What you need to do — In the account of queuing at a city tip in Leicester, how many times did the man in charge of the barrier call the writer "pal"?

Selected excerpt —
————————

Samantha spent Saturday night smashing up her built-in wardrobe with a hammer. And so Sunday morning brought with it a phone-call to drive both her and a pile of plywood to her local tip.
Unfortunately her local tip is not like our rural affair in Market Harborough, but is instead smack bang in the middle of the city of Leicester and is shared by a significant number of DIY weekend enthusiasts.
Here we have an aerial shot of the queue leading into the tip, which Samantha took from the roof of our car.
It was not a fast mover, and most had turned off their engines. This however led newcomers to believe that we were parked and not queued, and so they tried to enter the skip by driving past we patient queuers, who incidentally were all tuned in to BBC Radio 4. Or so I like to think.
In the above picture is a cheeky chap who soon learns the error of his ways and is compelled to make a hasty retreat, and shown below a second chap who, clearly rather embarrassed by his unwitting attempt to queue jump, decides to turn around and leave the area completely.
There were those who avoided the queue by entering and leaving the tip on foot.
Despite signs forbidding that you should do so.
And finally, here is the queue master, the chap in neon in charge of the barrier.
Who was terribly nice and called me ‘pal’ twice.
However do not let this distract from the fact that he waved in a friend driving a large white van who, after the removal of two strategically placed traffic cones, was able to enter the tip ahead of the queue.
PS. News about my imminent trip to the Congo and, more importantly, the future of Standinaqueue will be given this weekend.

————————

Records supplied —
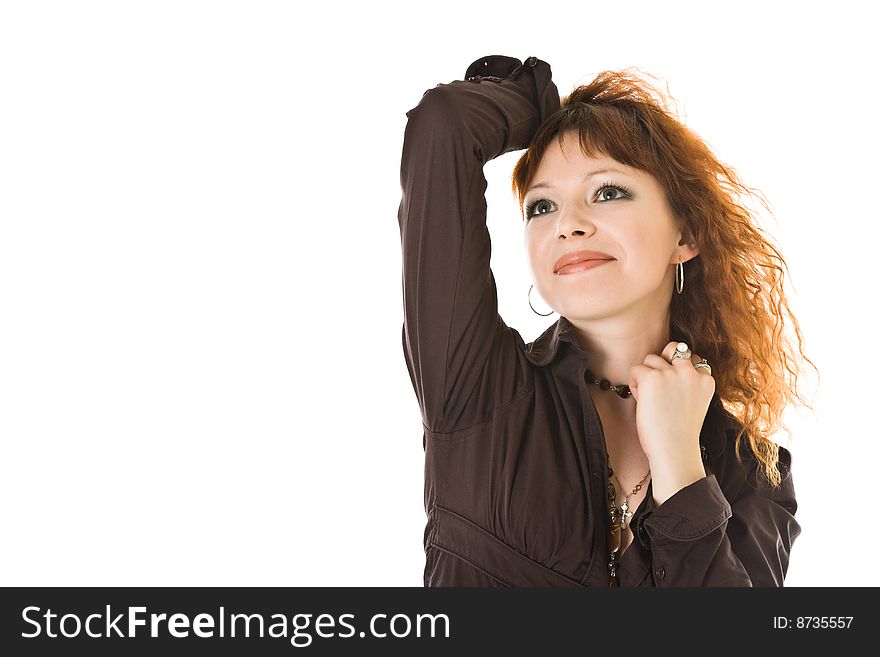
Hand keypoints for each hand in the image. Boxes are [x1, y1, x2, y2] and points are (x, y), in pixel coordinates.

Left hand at [627, 341, 714, 468]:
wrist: (674, 449)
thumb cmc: (679, 432)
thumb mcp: (693, 402)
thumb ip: (686, 383)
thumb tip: (665, 363)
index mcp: (706, 380)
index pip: (690, 358)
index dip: (676, 372)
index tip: (673, 392)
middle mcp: (691, 373)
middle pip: (673, 348)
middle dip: (662, 363)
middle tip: (658, 387)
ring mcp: (672, 373)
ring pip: (651, 359)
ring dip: (646, 375)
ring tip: (650, 399)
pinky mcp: (652, 377)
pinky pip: (635, 370)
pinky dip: (634, 384)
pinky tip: (641, 401)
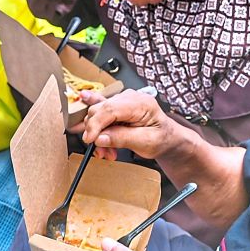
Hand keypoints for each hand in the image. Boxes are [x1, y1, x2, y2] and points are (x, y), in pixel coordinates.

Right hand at [80, 89, 195, 159]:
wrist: (167, 138)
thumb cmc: (161, 138)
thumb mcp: (146, 142)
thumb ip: (122, 138)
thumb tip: (100, 138)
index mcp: (141, 104)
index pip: (110, 109)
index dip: (96, 124)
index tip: (90, 140)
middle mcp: (130, 98)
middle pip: (100, 110)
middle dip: (96, 133)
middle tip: (102, 152)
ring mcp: (122, 100)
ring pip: (97, 113)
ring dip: (97, 133)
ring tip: (106, 150)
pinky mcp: (117, 105)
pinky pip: (100, 104)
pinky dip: (92, 109)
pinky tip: (83, 98)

————————

Written answer — Twice.